Находясь в Маутхаузене, Альфред и Генрих смогли лучше узнать самих себя: они вдруг обнаружили, что им доставляет удовольствие лишать жизни других людей. Альфред, как и начальник концлагеря Маутхаузен Франц Цирис, предпочитал убивать заключенных выстрелом в затылок. Генриху же больше нравилось то развлечение, которому его научил майор Шмидт еще в первый день их пребывания на новом месте службы, – срывать шапки с выбранных жертв и швырять их в сторону проволочного ограждения.
Бывали дни, когда он таким способом убивал по нескольку десятков доведенных до отчаяния людей. Некоторые из них бросались навстречу смерти так, как будто это был путь к освобождению.
Альфред и Генрих подружились с некоторыми из лагерных врачей, которым нравилось проводить эксперименты на заключенных.

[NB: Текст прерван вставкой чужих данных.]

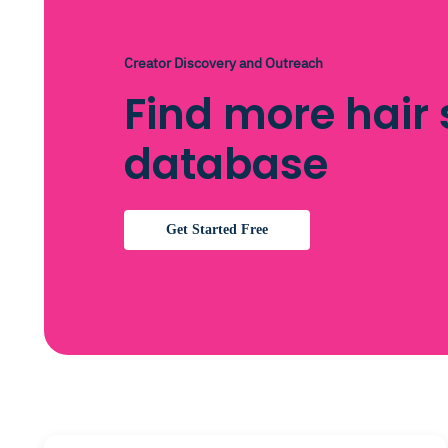
Creator Discovery and Outreach
Find more hair 
database
Get Started Free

– Наука быстрее развивается благодаря тому, что у нас здесь полно материала, позволяющего еще лучше познать секреты человеческого тела, – рассказывал Альфред Грете долгими зимними вечерами, оставаясь после ужина сидеть за столом.
Он подробно объяснял ей, как в концлагере инфицируют различными вирусами вполне здоровых мужчин, женщин и детей, чтобы затем наблюдать за развитием болезни. А еще их лечили от болезней, которых у них не было, и делали всевозможные операции, чтобы лучше изучить тайны функционирования механизма, каким является человеческое тело.